The news media in Nigeria have been reporting in recent times on the medical trips abroad undertaking by members of the ruling elite. At least, three key members of this ruling elite have died in England in the last one year or so, while seeking medical help. Perhaps, by the time they arrived there, the time and stress of flying them to the UK were too grave to allow them to survive. Maybe not. But, whatever the truth, it is incontrovertible that they would have had better chances of surviving if the medical help they sought abroad were available in Nigeria.

This is where sub-Saharan African ruling elites of all shades and colour remain, as a group, the most shameless pack in the troubling history of the postcolony.

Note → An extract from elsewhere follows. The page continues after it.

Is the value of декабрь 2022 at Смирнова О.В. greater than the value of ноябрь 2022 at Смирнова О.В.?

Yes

Despite their own undemocratic credentials, other tyrants in Africa, north of Lipopo River, at least have built enviable health care delivery systems, systems, which are strong enough to attend to their own health needs within their borders. Imagine in one case, before his recent ‘transformations’, if Muarmur Ghadafi of Libya were to go to the United States, Europe or Israel for medical checkup. He could as well have opted for hanging.

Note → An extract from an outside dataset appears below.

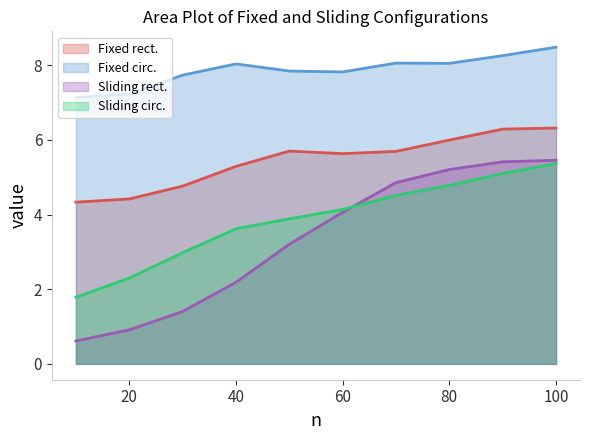

True or false: Sliding rect. has more than 2 interior local peaks.

False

If only the incompetent rulers and ruling elites in Africa, south of the Lipopo River, could learn from the enlightened self-interest demonstrated by their counterparts in the north. There are occasions when even air ambulance would not be able to provide the needed succour, where immediate medical competence and equipment are needed. So, why do they not have the commonsense of establishing such world-class health institutions here – if only exclusively for themselves?

In Nigeria, the health sector has collapsed; the shadows that remain are the handiwork of super-patriotic medical doctors, nurses, ward-maids, auxiliary nurses, and other health workers, struggling under harsh and disheartening conditions to keep the veneer of healing institutions. People die without any form of dignity in hospitals all over the country. If the state of our teaching hospitals is anything to go by, indeed, those who still call what we have now as ‘health sector’, should be accused of criminal complicity in a matter of mindless disregard for health standards. Which would explain why whenever health workers threaten or indeed carry out the threat of industrial action, they are first disparaged, then ignored, and then implored, by an insensitive leadership, and even sometimes, ignorant public, to ‘return to work at any rate’.

In less than two decades, to take one signal case, the University College Hospital in Ibadan moved from a world-class teaching hospital, perhaps the most famous and most accomplished in black Africa - visited by medical practitioners from around the world - and became institutionally-speaking, a medical scandal - a monument to the ascendancy of the criminally-inclined in our national leadership. The University College, of course remains, but it is hardly a Hospital today. When they accuse the health workers of caring too much about their own welfare, they forget that even an elementary definition of health involves such everyday sense of well-being.

In the end, as the philosopher says, “there is a destiny that make us all brothers (and sisters): all that we send into the lives of others, come back into ours”. If a wholesome departure is not engineered today from this sordid state, the masses will continue to die unsung at home, and the ruling elite will continue to die abroad - even if they are undeservedly sung after their departure. Death then will remain the most important (national) resource that is shareable across classes, creed and faith. Condolences.